Des comparaisons de performances impossibles à faire
Malgré les progrès atteints par Honeywell en matière de volume quantique, plusieurs analystes estiment qu’il est encore trop tôt pour se lancer dans des comparatifs de performances entre les différents systèmes. D’une part, chaque fabricant utilise ses propres mesures de performances sans que l’on sache encore véritablement comment elles seront corrélées aux performances des applications finales. D’autre part, il existe différentes approches architecturales pour développer des systèmes quantiques et il est probable que l’une soit plus adaptée que les autres pour une utilisation, voire une application, en particulier.
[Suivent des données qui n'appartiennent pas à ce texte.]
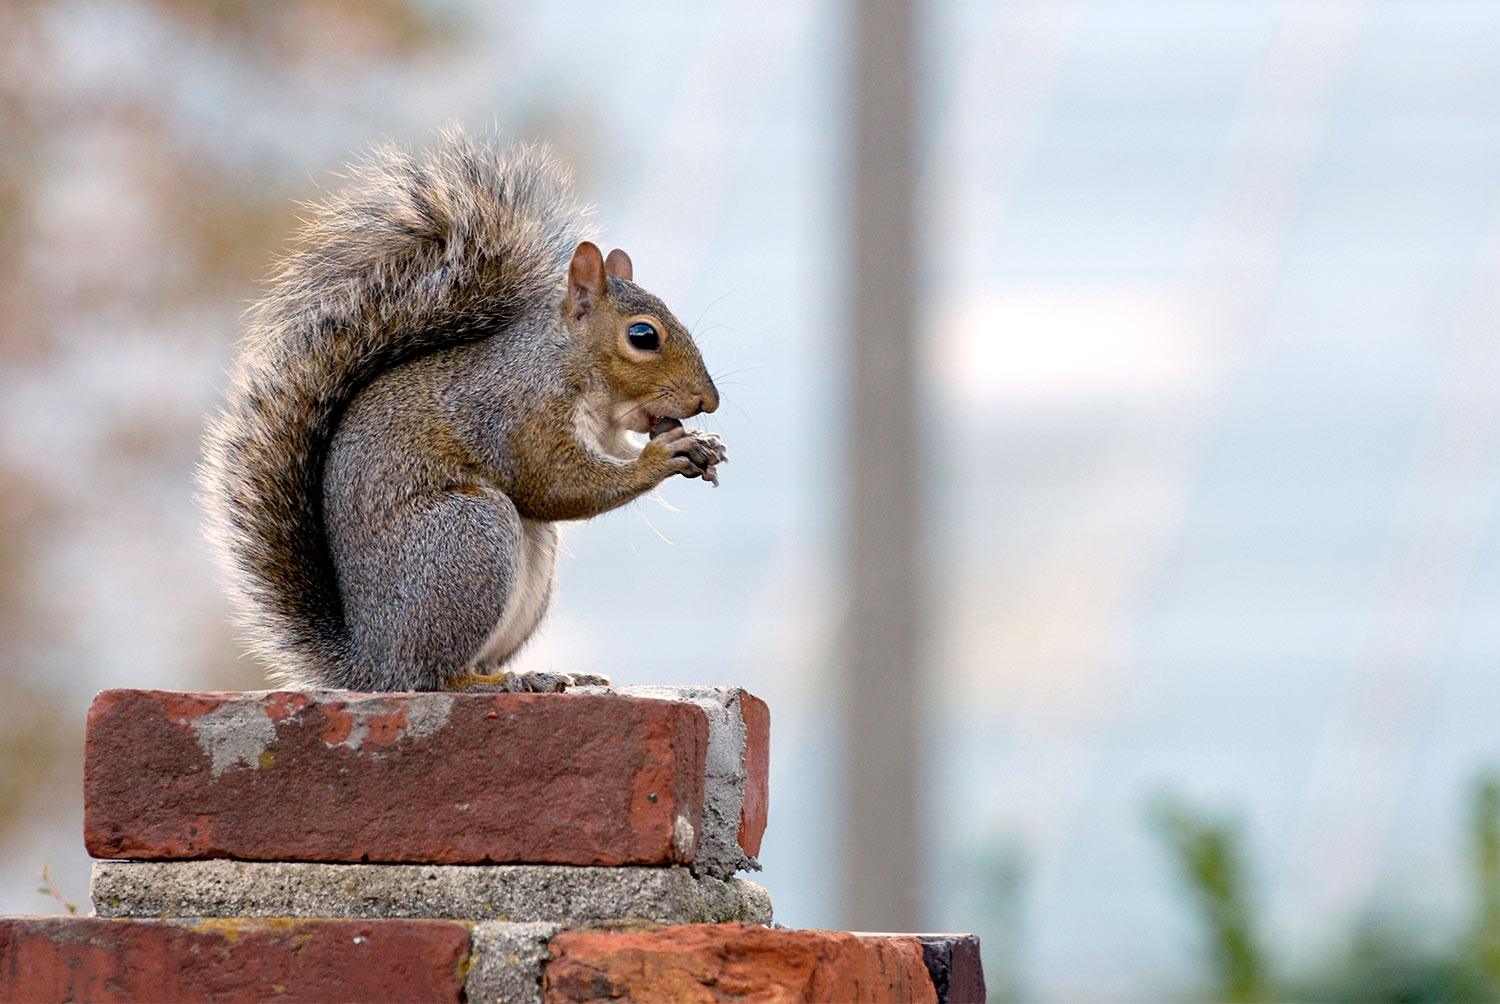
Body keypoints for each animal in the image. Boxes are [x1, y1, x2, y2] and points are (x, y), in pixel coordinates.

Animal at [199, 129, 726, 693]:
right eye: (643, 336)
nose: (708, 402)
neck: (577, 375)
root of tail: (374, 664)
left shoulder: (603, 433)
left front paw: (703, 445)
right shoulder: (519, 413)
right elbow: (554, 483)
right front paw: (662, 457)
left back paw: (544, 673)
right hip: (469, 536)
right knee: (435, 676)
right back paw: (498, 682)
Bob SorensenAnalyste, Hyperion Research LLC
« Les acteurs impliqués dans la construction d’un ordinateur quantique ne parviennent pas à s’entendre sur un critère de référence, tout simplement parce que nous en sommes toujours aux balbutiements de cette technologie », estime ainsi Bob Sorensen, analyste expert en informatique quantique, chez Hyperion Research LLC. « Personne ne s’accorde sur ce qui est vraiment important et ce qui ne l’est pas. Et il faut s’attendre à voir les acteurs monter au créneau dès que l’un d’eux aura publié un benchmark censé démontrer que la solution des autres est moins puissante que la sienne. »
La mesure du volume quantique elle-même a été arbitrairement définie par IBM. Ses concurrents l’ont adoptée parce qu’elle donne sur le papier une idée de la vitesse brute d’un système. Cependant, IBM comme son concurrent Rigetti estime un volume quantique sur la base d’une approche supraconductrice dans leur méthode de conception, alors qu’Honeywell, comme son concurrent IonQ, a adopté une approche différente à base d’ions piégés. Rien ne dit qu’un volume quantique de 64 chez Honeywell serait équivalent à un volume quantique de 64 chez IBM.
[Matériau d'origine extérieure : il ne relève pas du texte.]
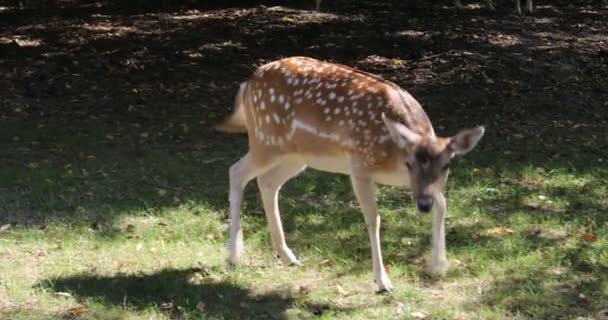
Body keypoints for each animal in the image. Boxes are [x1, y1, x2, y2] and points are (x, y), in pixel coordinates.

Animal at [214, 55, 484, 292]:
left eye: (446, 165)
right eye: (409, 163)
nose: (423, 206)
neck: (393, 158)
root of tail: (249, 82)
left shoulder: (417, 185)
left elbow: (443, 204)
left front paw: (439, 265)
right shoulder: (359, 165)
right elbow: (374, 219)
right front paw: (382, 282)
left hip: (295, 156)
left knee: (267, 182)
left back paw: (287, 254)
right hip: (265, 142)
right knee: (236, 172)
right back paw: (233, 255)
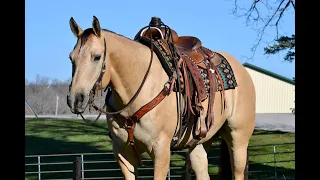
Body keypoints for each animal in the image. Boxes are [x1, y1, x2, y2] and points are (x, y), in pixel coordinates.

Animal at [67, 15, 255, 180]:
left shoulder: (161, 151)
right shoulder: (123, 153)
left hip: (238, 139)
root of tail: (243, 71)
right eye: (71, 58)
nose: (75, 99)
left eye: (97, 56)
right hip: (199, 143)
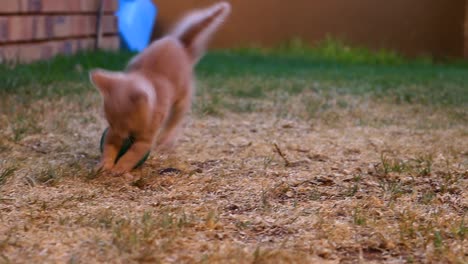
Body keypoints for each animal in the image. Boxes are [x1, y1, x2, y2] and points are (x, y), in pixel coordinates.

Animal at [89, 2, 230, 175]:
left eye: (126, 123)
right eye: (109, 120)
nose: (121, 135)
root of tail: (179, 42)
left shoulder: (145, 140)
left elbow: (131, 155)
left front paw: (119, 168)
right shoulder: (111, 133)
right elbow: (109, 148)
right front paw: (105, 164)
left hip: (182, 100)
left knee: (174, 121)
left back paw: (165, 140)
Le service en ligne Azure Quantum de Microsoft offre aux développeurs la possibilité d’évaluer leurs algorithmes sur différents systèmes quantiques, ce qui devrait permettre de pouvoir établir des comparaisons. En particulier, les services en ligne de Microsoft sont censés prendre en considération les différentes architectures, en mesurant la fidélité des informations et leur degré de connexion, lesquels déterminent la manière dont le matériel utilise les technologies quantiques comme la superposition, la décohérence.
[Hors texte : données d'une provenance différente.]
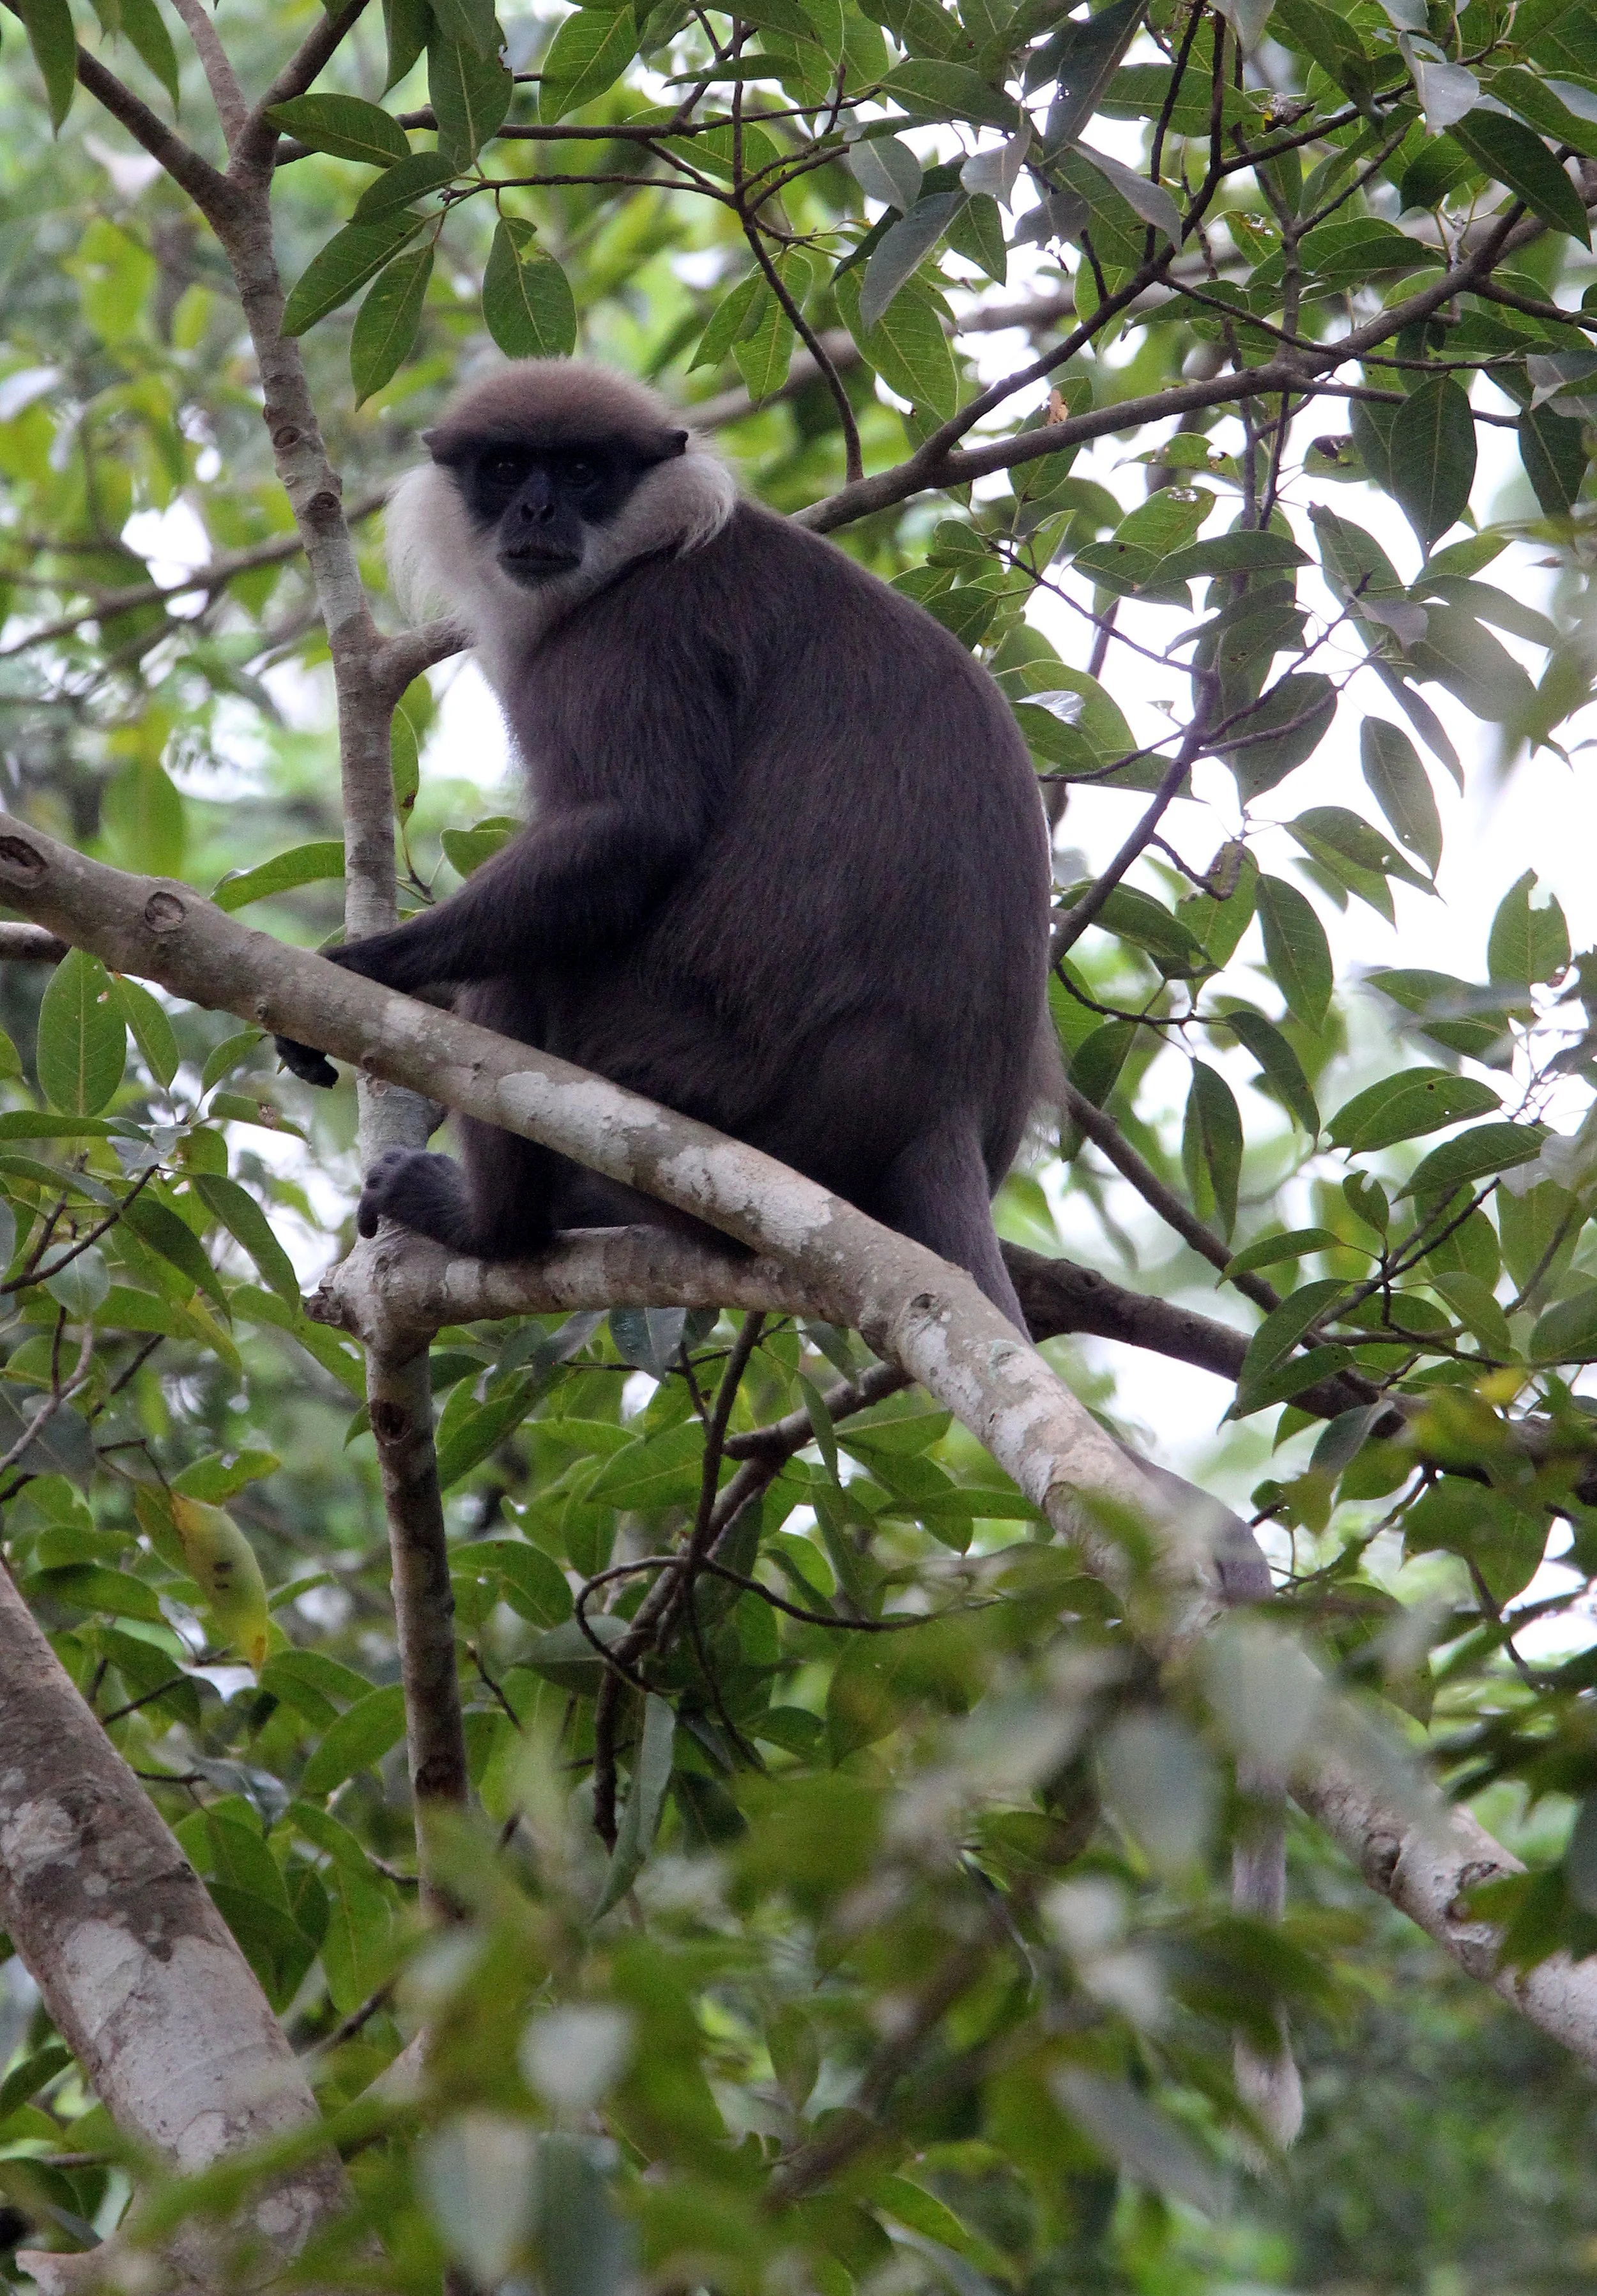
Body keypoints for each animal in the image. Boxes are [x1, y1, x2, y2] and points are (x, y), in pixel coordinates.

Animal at [275, 358, 1054, 1330]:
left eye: (581, 472)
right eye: (505, 468)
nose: (536, 511)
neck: (640, 555)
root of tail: (940, 1110)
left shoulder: (631, 636)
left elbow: (635, 829)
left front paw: (368, 968)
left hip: (705, 1084)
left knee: (531, 969)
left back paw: (493, 1226)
L’utilité de l’ordinateur quantique attend toujours d’être prouvée
Le risque de semer la confusion parmi les acheteurs potentiels est réel.
James SandersAnalyste, 451 Research
D’autant qu’aucune entreprise ne s’intéresse véritablement à l’étalonnage de qubits : leur retour sur investissement dépendra de la vitesse d’exécution des applications finales.
« En pratique, personne ne se soucie d’obtenir la si plébiscitée, suprématie quantique. La demande est juste d’accélérer par 50 les applications existantes au meilleur prix », lance Bob Sorensen.
« Pour séduire les utilisateurs, il faudra aller au-delà d’un volume quantique avec un gros nombre. Il faudra démontrer une utilité pratique. Et c’est uniquement quand l’ordinateur quantique aura une véritable utilité pratique que les développeurs s’y intéresseront », conclut James Sanders, analyste chez 451 Research.